WRITTEN PROBLEM
Render every line in the items below as a JSON list of strings, one string per line, leaving out any blank lines.

DATA LINES
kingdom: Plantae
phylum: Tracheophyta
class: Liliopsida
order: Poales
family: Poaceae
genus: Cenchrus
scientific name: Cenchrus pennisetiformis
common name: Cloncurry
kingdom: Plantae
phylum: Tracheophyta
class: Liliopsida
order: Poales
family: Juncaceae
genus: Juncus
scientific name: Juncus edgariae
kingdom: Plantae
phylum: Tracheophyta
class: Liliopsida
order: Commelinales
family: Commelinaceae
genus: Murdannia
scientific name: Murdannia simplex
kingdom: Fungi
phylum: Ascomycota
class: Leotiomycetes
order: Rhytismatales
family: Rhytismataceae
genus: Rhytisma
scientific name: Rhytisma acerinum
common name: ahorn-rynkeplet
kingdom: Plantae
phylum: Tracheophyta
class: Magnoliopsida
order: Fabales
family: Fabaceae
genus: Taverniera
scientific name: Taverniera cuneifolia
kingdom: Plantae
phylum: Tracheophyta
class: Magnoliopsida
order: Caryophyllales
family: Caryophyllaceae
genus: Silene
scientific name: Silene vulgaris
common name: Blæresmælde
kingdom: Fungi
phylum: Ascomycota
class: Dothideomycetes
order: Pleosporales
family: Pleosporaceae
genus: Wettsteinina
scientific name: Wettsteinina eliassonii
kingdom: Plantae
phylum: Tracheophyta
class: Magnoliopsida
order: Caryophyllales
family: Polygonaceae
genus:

RESULT
[
  "kingdom: Plantae",
  "phylum: Tracheophyta",
  "class: Liliopsida",
  "order: Poales",
  "family: Poaceae",
  "genus: Cenchrus",
  "scientific name: Cenchrus pennisetiformis",
  "common name: Cloncurry",
  "kingdom: Plantae",
  "phylum: Tracheophyta",
  "class: Liliopsida",
  "order: Poales",
  "family: Juncaceae",
  "genus: Juncus",
  "scientific name: Juncus edgariae",
  "kingdom: Plantae",
  "phylum: Tracheophyta",
  "class: Liliopsida",
  "order: Commelinales",
  "family: Commelinaceae",
  "genus: Murdannia",
  "scientific name: Murdannia simplex",
  "kingdom: Fungi",
  "phylum: Ascomycota",
  "class: Leotiomycetes",
  "order: Rhytismatales",
  "family: Rhytismataceae",
  "genus: Rhytisma",
  "scientific name: Rhytisma acerinum",
  "common name: ahorn-rynkeplet",
  "kingdom: Plantae",
  "phylum: Tracheophyta",
  "class: Magnoliopsida",
  "order: Fabales",
  "family: Fabaceae",
  "genus: Taverniera",
  "scientific name: Taverniera cuneifolia",
  "kingdom: Plantae",
  "phylum: Tracheophyta",
  "class: Magnoliopsida",
  "order: Caryophyllales",
  "family: Caryophyllaceae",
  "genus: Silene",
  "scientific name: Silene vulgaris",
  "common name: Blæresmælde",
  "kingdom: Fungi",
  "phylum: Ascomycota",
  "class: Dothideomycetes",
  "order: Pleosporales",
  "family: Pleosporaceae",
  "genus: Wettsteinina",
  "scientific name: Wettsteinina eliassonii",
  "kingdom: Plantae",
  "phylum: Tracheophyta",
  "class: Magnoliopsida",
  "order: Caryophyllales",
  "family: Polygonaceae",
  "genus:"
]